## Exercise details
When the line with "Como detalle decorativo unos cuantos" appears below, start repeating lines exactly, and keep going through the line with "Este tutorial lo"; add nothing outside that span.

::: Material provided

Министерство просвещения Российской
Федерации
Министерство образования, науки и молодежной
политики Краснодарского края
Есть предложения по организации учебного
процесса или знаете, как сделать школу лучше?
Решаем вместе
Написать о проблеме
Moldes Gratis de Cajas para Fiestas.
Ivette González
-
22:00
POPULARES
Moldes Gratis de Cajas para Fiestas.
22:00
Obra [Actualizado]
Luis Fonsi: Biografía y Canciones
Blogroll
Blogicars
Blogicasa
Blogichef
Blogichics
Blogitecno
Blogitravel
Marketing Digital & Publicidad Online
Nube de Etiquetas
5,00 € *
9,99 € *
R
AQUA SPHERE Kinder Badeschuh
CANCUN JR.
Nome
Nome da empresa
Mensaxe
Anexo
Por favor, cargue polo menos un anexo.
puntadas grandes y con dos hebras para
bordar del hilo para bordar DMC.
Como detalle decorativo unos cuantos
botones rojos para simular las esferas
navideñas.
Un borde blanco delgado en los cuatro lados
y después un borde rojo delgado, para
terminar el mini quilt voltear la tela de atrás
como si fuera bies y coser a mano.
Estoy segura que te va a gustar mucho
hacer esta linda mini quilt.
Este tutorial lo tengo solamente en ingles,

::::::
::: Material provided

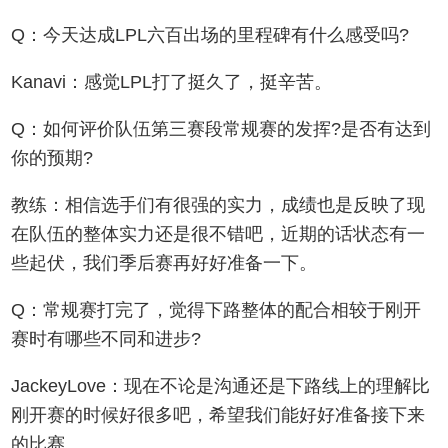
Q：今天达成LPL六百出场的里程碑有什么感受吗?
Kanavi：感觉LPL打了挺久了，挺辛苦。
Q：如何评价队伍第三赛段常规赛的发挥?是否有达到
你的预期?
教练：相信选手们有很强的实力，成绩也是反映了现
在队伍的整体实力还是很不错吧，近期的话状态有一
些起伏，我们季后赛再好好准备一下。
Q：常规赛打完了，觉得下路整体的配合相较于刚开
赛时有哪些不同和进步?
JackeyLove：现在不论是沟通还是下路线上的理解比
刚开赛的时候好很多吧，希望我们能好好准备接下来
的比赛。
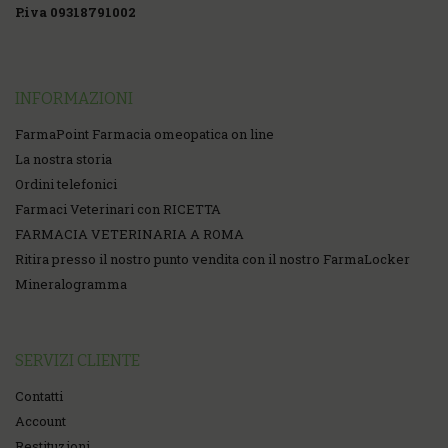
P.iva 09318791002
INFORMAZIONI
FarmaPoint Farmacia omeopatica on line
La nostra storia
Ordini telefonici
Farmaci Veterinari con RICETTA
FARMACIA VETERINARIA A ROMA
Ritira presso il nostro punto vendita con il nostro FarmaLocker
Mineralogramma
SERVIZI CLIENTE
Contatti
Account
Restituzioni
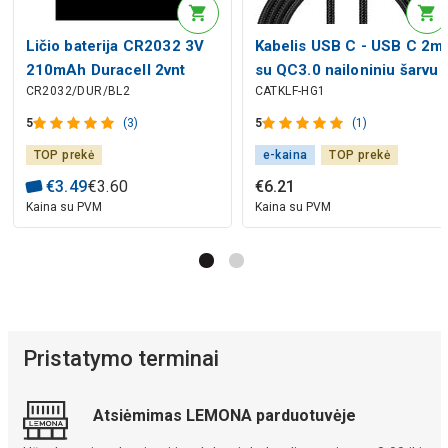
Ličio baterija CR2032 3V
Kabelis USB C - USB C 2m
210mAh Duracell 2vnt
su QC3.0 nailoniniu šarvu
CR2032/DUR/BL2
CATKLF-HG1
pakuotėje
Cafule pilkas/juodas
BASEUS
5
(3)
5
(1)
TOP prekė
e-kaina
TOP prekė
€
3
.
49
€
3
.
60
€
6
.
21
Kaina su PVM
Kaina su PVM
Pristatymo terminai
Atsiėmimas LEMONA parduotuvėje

::::::

## Solution
Como detalle decorativo unos cuantos
botones rojos para simular las esferas
navideñas.
Un borde blanco delgado en los cuatro lados
y después un borde rojo delgado, para
terminar el mini quilt voltear la tela de atrás
como si fuera bies y coser a mano.
Estoy segura que te va a gustar mucho
hacer esta linda mini quilt.
Este tutorial lo tengo solamente en ingles,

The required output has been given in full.